Wherever a line in the data holds the word "worn", pull that line out.

Information provided ▸
----
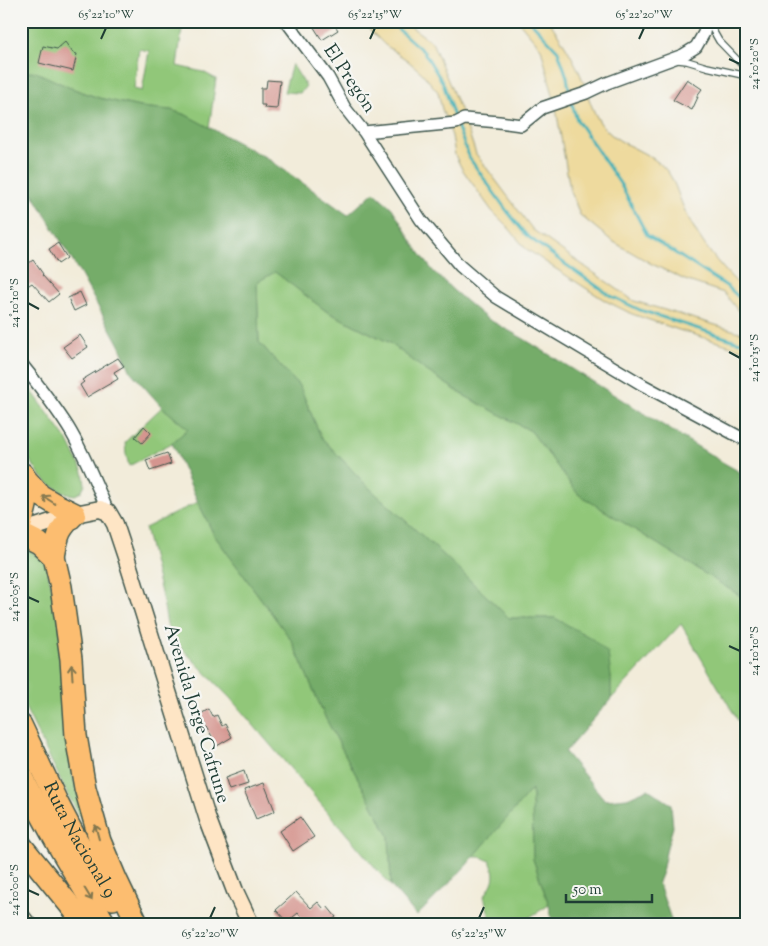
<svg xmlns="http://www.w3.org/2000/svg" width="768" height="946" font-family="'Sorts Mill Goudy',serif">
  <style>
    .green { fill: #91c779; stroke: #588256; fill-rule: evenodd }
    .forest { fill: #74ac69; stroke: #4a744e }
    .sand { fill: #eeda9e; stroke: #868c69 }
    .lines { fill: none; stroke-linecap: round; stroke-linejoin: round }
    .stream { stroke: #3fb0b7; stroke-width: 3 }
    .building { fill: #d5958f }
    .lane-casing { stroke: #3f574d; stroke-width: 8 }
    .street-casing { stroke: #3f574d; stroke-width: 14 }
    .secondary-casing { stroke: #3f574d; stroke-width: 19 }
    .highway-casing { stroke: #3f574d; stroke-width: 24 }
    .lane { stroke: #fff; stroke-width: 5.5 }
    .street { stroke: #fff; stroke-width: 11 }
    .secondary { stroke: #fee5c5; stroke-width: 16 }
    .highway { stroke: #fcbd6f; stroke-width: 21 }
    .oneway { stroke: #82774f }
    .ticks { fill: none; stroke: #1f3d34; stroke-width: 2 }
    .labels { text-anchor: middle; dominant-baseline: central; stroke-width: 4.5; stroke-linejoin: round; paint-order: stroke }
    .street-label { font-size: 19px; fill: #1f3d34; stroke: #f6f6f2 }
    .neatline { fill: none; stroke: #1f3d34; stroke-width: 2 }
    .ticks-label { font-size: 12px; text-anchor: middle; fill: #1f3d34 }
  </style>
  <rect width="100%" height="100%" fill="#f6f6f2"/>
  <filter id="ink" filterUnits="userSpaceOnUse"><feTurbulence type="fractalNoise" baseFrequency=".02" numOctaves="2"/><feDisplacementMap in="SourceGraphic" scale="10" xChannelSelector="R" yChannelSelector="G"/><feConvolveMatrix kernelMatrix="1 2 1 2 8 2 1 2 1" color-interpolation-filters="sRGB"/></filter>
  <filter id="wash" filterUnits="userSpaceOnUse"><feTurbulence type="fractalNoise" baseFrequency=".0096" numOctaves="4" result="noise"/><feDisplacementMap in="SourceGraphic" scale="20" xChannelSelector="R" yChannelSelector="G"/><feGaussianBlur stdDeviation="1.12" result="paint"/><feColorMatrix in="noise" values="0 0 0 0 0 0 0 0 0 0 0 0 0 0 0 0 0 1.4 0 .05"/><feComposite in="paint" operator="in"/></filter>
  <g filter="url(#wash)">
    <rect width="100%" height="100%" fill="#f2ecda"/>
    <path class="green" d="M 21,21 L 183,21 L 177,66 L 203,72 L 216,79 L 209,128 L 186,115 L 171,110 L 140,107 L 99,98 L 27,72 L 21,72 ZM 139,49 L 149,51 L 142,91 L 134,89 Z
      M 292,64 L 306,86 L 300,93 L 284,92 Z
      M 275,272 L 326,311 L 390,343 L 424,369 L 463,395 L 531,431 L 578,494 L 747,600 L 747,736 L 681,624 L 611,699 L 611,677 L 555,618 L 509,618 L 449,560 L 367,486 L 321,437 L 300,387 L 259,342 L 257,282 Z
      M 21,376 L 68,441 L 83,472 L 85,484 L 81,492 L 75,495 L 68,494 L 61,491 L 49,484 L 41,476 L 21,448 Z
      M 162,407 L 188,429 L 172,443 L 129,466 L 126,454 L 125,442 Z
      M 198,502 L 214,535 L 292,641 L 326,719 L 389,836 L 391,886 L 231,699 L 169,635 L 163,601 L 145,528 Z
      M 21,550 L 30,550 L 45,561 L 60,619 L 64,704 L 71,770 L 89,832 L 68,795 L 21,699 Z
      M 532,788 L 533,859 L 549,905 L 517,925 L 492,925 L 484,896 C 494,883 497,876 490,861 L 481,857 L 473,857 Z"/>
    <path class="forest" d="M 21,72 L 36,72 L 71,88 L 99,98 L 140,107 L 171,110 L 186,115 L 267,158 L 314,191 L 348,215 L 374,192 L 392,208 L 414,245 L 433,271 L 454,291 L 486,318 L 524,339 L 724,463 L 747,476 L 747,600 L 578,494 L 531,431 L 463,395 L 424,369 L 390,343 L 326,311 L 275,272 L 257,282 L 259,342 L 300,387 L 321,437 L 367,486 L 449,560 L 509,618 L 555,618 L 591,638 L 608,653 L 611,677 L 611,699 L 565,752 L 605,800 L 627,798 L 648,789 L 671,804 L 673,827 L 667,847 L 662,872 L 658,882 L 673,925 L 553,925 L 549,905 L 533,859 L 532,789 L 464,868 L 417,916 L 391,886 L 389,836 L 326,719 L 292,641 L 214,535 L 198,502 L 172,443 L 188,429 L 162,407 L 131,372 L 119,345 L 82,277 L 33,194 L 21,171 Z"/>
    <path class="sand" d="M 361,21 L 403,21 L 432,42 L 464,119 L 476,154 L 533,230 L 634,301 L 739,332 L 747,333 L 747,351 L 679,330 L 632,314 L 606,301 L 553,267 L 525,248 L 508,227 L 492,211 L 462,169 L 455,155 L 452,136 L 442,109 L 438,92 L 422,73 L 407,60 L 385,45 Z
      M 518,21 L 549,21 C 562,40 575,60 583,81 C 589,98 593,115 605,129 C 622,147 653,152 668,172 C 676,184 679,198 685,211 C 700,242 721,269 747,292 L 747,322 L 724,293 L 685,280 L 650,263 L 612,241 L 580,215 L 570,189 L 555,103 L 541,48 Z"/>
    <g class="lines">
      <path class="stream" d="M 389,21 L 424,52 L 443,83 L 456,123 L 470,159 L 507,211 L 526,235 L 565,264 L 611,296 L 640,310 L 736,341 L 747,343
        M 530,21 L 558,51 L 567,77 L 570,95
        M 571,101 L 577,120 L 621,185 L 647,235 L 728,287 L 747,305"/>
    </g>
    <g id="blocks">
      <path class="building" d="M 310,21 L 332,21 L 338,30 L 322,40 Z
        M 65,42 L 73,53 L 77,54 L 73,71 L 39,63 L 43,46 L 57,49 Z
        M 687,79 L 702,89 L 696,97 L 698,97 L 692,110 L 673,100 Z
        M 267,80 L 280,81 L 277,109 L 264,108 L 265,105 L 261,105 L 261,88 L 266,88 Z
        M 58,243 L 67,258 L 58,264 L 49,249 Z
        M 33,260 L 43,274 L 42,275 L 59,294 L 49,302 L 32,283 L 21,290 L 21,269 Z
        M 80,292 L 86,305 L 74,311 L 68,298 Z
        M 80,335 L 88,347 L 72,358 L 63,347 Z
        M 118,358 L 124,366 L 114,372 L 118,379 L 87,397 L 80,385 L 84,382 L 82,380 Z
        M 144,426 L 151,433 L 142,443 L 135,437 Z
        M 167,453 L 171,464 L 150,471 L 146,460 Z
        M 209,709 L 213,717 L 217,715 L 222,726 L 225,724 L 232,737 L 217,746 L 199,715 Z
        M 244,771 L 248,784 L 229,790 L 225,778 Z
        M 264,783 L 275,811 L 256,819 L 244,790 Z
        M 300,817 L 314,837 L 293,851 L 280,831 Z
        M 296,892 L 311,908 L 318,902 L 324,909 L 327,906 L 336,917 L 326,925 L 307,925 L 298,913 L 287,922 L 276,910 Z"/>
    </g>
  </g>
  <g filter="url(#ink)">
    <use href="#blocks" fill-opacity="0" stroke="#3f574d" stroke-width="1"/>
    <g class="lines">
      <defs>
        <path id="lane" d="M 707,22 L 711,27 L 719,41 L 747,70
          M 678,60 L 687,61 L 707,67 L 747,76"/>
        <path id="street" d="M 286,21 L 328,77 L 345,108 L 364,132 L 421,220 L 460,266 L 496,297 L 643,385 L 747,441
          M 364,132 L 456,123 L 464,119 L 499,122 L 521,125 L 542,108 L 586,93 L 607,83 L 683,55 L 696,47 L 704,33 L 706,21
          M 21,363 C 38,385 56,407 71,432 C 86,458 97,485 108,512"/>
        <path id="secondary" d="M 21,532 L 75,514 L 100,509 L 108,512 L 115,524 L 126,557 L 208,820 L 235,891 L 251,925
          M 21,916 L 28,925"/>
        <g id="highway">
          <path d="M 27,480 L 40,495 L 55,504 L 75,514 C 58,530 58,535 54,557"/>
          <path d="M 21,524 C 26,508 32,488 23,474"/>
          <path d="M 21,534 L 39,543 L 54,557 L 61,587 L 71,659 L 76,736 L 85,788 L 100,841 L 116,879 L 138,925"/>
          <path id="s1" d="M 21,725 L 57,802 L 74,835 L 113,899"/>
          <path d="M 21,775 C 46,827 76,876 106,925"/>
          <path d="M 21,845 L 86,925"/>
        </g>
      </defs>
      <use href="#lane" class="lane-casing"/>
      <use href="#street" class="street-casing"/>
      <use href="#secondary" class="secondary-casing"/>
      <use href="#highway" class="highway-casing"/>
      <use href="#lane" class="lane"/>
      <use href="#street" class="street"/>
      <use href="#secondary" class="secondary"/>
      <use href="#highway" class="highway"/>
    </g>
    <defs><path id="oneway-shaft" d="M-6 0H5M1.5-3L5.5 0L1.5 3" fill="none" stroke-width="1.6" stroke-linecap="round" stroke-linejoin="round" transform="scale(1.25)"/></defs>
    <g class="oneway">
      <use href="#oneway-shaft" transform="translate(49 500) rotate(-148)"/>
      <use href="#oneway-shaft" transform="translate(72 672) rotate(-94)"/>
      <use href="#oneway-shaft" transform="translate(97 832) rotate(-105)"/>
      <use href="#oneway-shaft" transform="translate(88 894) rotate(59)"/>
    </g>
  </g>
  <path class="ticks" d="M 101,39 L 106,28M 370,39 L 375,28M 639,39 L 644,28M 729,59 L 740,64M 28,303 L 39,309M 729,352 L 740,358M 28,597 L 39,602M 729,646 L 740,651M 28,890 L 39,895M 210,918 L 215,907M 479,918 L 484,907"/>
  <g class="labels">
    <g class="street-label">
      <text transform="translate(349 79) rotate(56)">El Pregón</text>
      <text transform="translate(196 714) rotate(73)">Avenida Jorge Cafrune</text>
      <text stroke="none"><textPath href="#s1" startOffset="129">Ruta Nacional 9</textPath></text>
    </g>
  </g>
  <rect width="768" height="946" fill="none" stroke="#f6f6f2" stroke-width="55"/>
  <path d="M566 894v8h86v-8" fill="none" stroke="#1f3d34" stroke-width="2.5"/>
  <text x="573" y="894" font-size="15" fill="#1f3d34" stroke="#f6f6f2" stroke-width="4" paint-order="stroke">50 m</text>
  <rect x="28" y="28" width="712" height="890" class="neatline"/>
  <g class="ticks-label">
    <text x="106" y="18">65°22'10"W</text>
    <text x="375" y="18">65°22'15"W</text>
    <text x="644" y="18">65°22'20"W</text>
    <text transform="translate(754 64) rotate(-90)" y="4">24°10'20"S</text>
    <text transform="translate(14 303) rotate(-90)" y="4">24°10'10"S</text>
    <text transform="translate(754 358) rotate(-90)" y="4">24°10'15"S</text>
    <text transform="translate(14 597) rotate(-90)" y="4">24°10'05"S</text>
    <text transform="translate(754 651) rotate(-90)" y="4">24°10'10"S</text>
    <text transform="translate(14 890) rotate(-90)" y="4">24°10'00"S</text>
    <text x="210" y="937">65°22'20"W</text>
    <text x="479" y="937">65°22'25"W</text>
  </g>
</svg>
----
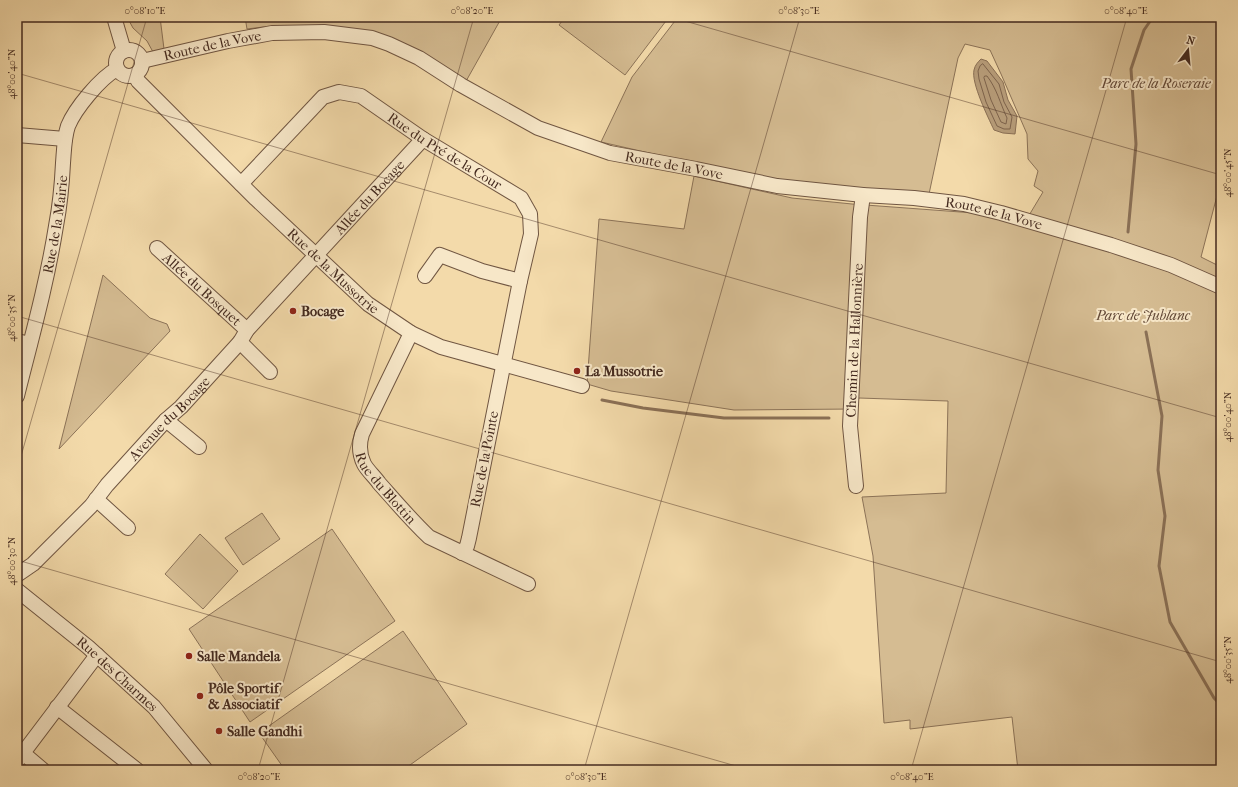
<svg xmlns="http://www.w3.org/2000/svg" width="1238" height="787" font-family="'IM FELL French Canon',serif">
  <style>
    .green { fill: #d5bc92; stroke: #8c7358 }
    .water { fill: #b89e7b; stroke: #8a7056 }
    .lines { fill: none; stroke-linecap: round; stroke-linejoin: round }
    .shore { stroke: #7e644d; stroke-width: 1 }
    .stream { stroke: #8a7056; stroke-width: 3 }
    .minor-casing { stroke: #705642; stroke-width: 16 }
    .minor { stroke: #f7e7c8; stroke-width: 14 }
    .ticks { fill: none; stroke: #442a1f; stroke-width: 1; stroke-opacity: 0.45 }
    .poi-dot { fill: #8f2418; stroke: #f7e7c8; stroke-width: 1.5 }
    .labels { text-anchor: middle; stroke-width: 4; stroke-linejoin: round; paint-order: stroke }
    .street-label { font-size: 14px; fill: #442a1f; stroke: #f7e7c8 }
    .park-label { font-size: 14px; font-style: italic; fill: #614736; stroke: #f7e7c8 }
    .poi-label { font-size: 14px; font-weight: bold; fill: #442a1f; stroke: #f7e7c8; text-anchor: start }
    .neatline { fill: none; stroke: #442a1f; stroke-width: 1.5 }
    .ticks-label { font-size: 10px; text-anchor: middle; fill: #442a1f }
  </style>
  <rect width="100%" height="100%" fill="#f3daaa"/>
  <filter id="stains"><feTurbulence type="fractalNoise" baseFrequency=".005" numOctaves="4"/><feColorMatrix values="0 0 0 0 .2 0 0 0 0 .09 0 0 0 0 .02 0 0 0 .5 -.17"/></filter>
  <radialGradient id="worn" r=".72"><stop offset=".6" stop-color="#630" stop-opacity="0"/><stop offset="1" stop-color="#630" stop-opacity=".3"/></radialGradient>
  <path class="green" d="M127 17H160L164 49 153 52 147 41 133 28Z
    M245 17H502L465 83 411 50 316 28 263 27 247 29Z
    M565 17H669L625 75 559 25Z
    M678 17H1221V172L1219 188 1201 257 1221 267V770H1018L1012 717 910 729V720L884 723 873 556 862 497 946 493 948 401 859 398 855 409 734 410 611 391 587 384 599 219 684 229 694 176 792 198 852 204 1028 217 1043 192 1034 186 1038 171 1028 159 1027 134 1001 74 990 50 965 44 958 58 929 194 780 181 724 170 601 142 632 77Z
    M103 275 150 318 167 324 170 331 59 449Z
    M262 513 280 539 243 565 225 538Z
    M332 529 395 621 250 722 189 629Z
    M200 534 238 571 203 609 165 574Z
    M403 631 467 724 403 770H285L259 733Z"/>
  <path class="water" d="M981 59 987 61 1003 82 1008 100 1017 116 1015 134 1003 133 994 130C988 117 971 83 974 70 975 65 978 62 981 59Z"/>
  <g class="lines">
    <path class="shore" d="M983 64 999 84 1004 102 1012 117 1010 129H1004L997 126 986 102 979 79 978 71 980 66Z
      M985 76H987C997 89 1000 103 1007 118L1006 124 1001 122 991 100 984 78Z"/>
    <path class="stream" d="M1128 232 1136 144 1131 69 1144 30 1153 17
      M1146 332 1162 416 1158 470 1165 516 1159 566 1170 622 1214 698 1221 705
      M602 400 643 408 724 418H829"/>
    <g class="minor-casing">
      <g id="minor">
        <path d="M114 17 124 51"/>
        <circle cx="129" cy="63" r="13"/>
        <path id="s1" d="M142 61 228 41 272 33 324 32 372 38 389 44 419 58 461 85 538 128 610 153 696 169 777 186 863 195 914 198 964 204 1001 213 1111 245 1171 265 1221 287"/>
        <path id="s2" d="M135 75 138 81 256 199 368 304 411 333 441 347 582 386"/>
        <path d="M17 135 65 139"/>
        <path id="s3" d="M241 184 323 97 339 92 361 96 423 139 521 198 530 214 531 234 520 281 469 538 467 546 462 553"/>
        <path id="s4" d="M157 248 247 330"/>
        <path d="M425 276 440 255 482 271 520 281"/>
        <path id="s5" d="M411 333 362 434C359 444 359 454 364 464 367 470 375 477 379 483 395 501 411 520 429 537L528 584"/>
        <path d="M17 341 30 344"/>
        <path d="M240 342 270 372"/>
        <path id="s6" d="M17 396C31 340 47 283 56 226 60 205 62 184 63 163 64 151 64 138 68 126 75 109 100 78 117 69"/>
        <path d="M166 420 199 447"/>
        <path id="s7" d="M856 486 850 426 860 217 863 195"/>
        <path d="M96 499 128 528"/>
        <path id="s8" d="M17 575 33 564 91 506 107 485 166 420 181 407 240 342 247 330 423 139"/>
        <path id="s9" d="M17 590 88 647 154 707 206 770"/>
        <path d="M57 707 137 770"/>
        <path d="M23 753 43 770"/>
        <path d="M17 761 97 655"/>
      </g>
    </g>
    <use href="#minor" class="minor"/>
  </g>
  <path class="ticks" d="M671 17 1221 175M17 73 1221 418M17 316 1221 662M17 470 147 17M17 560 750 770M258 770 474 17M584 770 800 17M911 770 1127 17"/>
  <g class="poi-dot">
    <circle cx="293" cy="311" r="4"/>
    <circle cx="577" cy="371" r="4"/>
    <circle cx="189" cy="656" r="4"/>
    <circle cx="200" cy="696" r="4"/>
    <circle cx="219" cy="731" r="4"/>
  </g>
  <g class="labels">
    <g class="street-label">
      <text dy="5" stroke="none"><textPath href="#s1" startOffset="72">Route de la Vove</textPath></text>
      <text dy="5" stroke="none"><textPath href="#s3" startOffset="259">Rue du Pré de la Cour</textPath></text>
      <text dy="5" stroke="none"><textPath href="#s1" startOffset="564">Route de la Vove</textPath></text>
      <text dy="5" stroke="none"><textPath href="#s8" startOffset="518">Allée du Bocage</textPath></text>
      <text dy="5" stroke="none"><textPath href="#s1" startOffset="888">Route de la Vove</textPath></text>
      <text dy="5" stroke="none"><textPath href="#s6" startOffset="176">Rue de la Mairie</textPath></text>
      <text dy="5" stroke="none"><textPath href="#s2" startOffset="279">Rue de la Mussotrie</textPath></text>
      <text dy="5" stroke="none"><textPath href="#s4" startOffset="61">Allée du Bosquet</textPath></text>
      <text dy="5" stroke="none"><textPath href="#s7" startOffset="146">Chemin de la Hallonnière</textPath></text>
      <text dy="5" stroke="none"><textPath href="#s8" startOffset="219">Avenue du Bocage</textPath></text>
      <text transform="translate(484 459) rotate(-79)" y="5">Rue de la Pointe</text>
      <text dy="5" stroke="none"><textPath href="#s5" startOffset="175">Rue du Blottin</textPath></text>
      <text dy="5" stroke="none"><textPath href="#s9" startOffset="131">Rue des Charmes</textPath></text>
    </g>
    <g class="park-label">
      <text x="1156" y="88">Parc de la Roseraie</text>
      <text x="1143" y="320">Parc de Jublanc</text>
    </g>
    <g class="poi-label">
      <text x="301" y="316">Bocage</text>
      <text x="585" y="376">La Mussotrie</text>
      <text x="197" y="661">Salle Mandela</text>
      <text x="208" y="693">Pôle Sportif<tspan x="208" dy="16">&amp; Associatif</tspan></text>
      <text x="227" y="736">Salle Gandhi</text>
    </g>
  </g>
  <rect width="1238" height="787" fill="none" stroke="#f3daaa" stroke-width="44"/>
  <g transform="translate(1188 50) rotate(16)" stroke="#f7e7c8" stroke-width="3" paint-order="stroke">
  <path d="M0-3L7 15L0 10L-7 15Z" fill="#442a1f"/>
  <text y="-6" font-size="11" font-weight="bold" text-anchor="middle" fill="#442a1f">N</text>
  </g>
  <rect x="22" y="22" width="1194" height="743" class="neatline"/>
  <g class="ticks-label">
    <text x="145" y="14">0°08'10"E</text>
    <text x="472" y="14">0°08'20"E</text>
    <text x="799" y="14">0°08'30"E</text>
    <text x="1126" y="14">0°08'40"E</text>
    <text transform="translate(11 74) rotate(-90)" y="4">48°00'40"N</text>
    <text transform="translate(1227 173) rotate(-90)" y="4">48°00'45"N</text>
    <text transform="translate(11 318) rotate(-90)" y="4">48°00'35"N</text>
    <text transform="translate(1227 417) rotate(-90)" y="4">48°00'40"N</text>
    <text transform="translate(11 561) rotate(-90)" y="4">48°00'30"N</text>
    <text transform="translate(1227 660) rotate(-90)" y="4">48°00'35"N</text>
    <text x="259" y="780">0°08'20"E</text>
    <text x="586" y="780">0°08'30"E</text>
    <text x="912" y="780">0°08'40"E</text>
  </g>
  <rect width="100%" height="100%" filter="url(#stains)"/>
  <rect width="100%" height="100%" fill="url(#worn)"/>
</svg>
----
Response box ▸
  <radialGradient id="worn" r=".72"><stop offset=".6" stop-color="#630" stop-opacity="0"/><stop offset="1" stop-color="#630" stop-opacity=".3"/></radialGradient>
  <rect width="100%" height="100%" fill="url(#worn)"/>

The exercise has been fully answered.